* What you will do
Express every line of the data below as a JSON list of strings, one string per line, omitting blank lines.

* Provided records
--- --- ---

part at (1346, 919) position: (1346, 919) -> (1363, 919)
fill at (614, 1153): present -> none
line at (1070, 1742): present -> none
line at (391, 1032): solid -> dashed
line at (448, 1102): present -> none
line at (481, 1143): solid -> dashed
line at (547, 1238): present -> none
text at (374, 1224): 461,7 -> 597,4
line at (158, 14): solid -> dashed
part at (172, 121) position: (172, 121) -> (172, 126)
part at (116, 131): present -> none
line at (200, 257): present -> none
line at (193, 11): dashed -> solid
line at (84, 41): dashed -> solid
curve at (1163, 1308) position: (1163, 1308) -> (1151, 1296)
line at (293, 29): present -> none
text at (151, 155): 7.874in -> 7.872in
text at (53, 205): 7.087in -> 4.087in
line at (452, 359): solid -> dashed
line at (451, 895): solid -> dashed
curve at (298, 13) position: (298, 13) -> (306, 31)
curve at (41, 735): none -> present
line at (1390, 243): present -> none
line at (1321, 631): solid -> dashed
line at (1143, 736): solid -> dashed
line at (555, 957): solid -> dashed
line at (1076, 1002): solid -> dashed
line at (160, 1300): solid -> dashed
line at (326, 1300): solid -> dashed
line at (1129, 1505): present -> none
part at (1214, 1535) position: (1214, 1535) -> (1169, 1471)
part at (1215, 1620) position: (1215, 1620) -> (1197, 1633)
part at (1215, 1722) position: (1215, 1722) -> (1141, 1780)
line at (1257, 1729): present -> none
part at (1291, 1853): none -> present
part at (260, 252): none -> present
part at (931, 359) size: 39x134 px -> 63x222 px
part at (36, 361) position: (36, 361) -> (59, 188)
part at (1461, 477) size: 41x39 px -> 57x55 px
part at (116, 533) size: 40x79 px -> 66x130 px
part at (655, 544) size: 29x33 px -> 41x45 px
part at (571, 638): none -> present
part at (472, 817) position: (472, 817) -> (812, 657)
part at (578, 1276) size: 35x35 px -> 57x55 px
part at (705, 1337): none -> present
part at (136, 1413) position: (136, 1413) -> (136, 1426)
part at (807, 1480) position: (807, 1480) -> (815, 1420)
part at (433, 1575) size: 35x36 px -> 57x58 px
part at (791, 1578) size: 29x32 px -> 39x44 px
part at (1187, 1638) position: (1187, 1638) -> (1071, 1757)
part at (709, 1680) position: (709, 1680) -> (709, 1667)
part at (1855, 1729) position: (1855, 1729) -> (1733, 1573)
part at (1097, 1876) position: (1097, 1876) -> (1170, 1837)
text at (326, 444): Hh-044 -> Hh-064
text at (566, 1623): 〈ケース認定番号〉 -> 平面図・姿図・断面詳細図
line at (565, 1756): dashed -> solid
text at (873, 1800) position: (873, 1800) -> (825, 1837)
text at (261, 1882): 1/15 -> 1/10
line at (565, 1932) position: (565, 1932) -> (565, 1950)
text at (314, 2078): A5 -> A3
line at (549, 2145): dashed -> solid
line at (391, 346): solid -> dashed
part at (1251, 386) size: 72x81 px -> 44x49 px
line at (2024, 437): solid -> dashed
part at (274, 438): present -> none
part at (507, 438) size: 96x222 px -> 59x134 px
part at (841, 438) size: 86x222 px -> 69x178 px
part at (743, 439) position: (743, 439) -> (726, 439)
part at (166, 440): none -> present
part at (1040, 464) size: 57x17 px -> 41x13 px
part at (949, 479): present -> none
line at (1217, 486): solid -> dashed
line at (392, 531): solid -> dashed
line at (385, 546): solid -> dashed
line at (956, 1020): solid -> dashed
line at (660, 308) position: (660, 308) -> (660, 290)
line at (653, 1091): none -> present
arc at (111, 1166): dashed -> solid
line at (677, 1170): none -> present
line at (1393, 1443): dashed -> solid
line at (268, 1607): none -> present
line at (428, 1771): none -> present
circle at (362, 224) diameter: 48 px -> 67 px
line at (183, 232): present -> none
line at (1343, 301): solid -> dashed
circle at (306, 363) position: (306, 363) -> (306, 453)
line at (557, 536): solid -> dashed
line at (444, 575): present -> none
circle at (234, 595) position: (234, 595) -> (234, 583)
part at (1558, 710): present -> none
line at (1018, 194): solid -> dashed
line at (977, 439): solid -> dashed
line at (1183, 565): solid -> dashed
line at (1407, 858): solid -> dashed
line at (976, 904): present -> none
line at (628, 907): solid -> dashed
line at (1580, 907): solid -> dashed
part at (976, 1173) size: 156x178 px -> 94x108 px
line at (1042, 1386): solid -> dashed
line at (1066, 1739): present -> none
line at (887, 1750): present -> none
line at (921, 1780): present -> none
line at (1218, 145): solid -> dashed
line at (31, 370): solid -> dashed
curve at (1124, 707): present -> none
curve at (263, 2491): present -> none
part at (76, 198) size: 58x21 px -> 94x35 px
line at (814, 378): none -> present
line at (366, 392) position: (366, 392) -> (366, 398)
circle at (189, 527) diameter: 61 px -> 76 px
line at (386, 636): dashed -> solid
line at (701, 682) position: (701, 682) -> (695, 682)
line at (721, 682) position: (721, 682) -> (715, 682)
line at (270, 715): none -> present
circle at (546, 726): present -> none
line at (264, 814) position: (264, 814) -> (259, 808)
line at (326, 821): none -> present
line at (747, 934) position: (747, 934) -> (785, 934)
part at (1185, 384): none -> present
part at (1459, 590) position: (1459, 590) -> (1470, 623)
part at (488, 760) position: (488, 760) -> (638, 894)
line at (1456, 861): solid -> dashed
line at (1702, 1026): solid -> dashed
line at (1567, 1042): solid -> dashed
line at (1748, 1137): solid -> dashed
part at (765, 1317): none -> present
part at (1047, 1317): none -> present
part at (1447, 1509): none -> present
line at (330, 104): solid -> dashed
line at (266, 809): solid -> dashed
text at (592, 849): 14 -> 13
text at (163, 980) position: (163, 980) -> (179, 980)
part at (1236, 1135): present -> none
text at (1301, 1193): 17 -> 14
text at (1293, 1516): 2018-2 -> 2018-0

--- --- ---

* Result
[
  "part at (1346, 919) position: (1346, 919) -> (1363, 919)",
  "fill at (614, 1153): present -> none",
  "line at (1070, 1742): present -> none",
  "line at (391, 1032): solid -> dashed",
  "line at (448, 1102): present -> none",
  "line at (481, 1143): solid -> dashed",
  "line at (547, 1238): present -> none",
  "text at (374, 1224): 461,7 -> 597,4",
  "line at (158, 14): solid -> dashed",
  "part at (172, 121) position: (172, 121) -> (172, 126)",
  "part at (116, 131): present -> none",
  "line at (200, 257): present -> none",
  "line at (193, 11): dashed -> solid",
  "line at (84, 41): dashed -> solid",
  "curve at (1163, 1308) position: (1163, 1308) -> (1151, 1296)",
  "line at (293, 29): present -> none",
  "text at (151, 155): 7.874in -> 7.872in",
  "text at (53, 205): 7.087in -> 4.087in",
  "line at (452, 359): solid -> dashed",
  "line at (451, 895): solid -> dashed",
  "curve at (298, 13) position: (298, 13) -> (306, 31)",
  "curve at (41, 735): none -> present",
  "line at (1390, 243): present -> none",
  "line at (1321, 631): solid -> dashed",
  "line at (1143, 736): solid -> dashed",
  "line at (555, 957): solid -> dashed",
  "line at (1076, 1002): solid -> dashed",
  "line at (160, 1300): solid -> dashed",
  "line at (326, 1300): solid -> dashed",
  "line at (1129, 1505): present -> none",
  "part at (1214, 1535) position: (1214, 1535) -> (1169, 1471)",
  "part at (1215, 1620) position: (1215, 1620) -> (1197, 1633)",
  "part at (1215, 1722) position: (1215, 1722) -> (1141, 1780)",
  "line at (1257, 1729): present -> none",
  "part at (1291, 1853): none -> present",
  "part at (260, 252): none -> present",
  "part at (931, 359) size: 39x134 px -> 63x222 px",
  "part at (36, 361) position: (36, 361) -> (59, 188)",
  "part at (1461, 477) size: 41x39 px -> 57x55 px",
  "part at (116, 533) size: 40x79 px -> 66x130 px",
  "part at (655, 544) size: 29x33 px -> 41x45 px",
  "part at (571, 638): none -> present",
  "part at (472, 817) position: (472, 817) -> (812, 657)",
  "part at (578, 1276) size: 35x35 px -> 57x55 px",
  "part at (705, 1337): none -> present",
  "part at (136, 1413) position: (136, 1413) -> (136, 1426)",
  "part at (807, 1480) position: (807, 1480) -> (815, 1420)",
  "part at (433, 1575) size: 35x36 px -> 57x58 px",
  "part at (791, 1578) size: 29x32 px -> 39x44 px",
  "part at (1187, 1638) position: (1187, 1638) -> (1071, 1757)",
  "part at (709, 1680) position: (709, 1680) -> (709, 1667)",
  "part at (1855, 1729) position: (1855, 1729) -> (1733, 1573)",
  "part at (1097, 1876) position: (1097, 1876) -> (1170, 1837)",
  "text at (326, 444): Hh-044 -> Hh-064",
  "text at (566, 1623): 〈ケース認定番号〉 -> 平面図・姿図・断面詳細図",
  "line at (565, 1756): dashed -> solid",
  "text at (873, 1800) position: (873, 1800) -> (825, 1837)",
  "text at (261, 1882): 1/15 -> 1/10",
  "line at (565, 1932) position: (565, 1932) -> (565, 1950)",
  "text at (314, 2078): A5 -> A3",
  "line at (549, 2145): dashed -> solid",
  "line at (391, 346): solid -> dashed",
  "part at (1251, 386) size: 72x81 px -> 44x49 px",
  "line at (2024, 437): solid -> dashed",
  "part at (274, 438): present -> none",
  "part at (507, 438) size: 96x222 px -> 59x134 px",
  "part at (841, 438) size: 86x222 px -> 69x178 px",
  "part at (743, 439) position: (743, 439) -> (726, 439)",
  "part at (166, 440): none -> present",
  "part at (1040, 464) size: 57x17 px -> 41x13 px",
  "part at (949, 479): present -> none",
  "line at (1217, 486): solid -> dashed",
  "line at (392, 531): solid -> dashed",
  "line at (385, 546): solid -> dashed",
  "line at (956, 1020): solid -> dashed",
  "line at (660, 308) position: (660, 308) -> (660, 290)",
  "line at (653, 1091): none -> present",
  "arc at (111, 1166): dashed -> solid",
  "line at (677, 1170): none -> present",
  "line at (1393, 1443): dashed -> solid",
  "line at (268, 1607): none -> present",
  "line at (428, 1771): none -> present",
  "circle at (362, 224) diameter: 48 px -> 67 px",
  "line at (183, 232): present -> none",
  "line at (1343, 301): solid -> dashed",
  "circle at (306, 363) position: (306, 363) -> (306, 453)",
  "line at (557, 536): solid -> dashed",
  "line at (444, 575): present -> none",
  "circle at (234, 595) position: (234, 595) -> (234, 583)",
  "part at (1558, 710): present -> none",
  "line at (1018, 194): solid -> dashed",
  "line at (977, 439): solid -> dashed",
  "line at (1183, 565): solid -> dashed",
  "line at (1407, 858): solid -> dashed",
  "line at (976, 904): present -> none",
  "line at (628, 907): solid -> dashed",
  "line at (1580, 907): solid -> dashed",
  "part at (976, 1173) size: 156x178 px -> 94x108 px",
  "line at (1042, 1386): solid -> dashed",
  "line at (1066, 1739): present -> none",
  "line at (887, 1750): present -> none",
  "line at (921, 1780): present -> none",
  "line at (1218, 145): solid -> dashed",
  "line at (31, 370): solid -> dashed",
  "curve at (1124, 707): present -> none",
  "curve at (263, 2491): present -> none",
  "part at (76, 198) size: 58x21 px -> 94x35 px",
  "line at (814, 378): none -> present",
  "line at (366, 392) position: (366, 392) -> (366, 398)",
  "circle at (189, 527) diameter: 61 px -> 76 px",
  "line at (386, 636): dashed -> solid",
  "line at (701, 682) position: (701, 682) -> (695, 682)",
  "line at (721, 682) position: (721, 682) -> (715, 682)",
  "line at (270, 715): none -> present",
  "circle at (546, 726): present -> none",
  "line at (264, 814) position: (264, 814) -> (259, 808)",
  "line at (326, 821): none -> present",
  "line at (747, 934) position: (747, 934) -> (785, 934)",
  "part at (1185, 384): none -> present",
  "part at (1459, 590) position: (1459, 590) -> (1470, 623)",
  "part at (488, 760) position: (488, 760) -> (638, 894)",
  "line at (1456, 861): solid -> dashed",
  "line at (1702, 1026): solid -> dashed",
  "line at (1567, 1042): solid -> dashed",
  "line at (1748, 1137): solid -> dashed",
  "part at (765, 1317): none -> present",
  "part at (1047, 1317): none -> present",
  "part at (1447, 1509): none -> present",
  "line at (330, 104): solid -> dashed",
  "line at (266, 809): solid -> dashed",
  "text at (592, 849): 14 -> 13",
  "text at (163, 980) position: (163, 980) -> (179, 980)",
  "part at (1236, 1135): present -> none",
  "text at (1301, 1193): 17 -> 14",
  "text at (1293, 1516): 2018-2 -> 2018-0"
]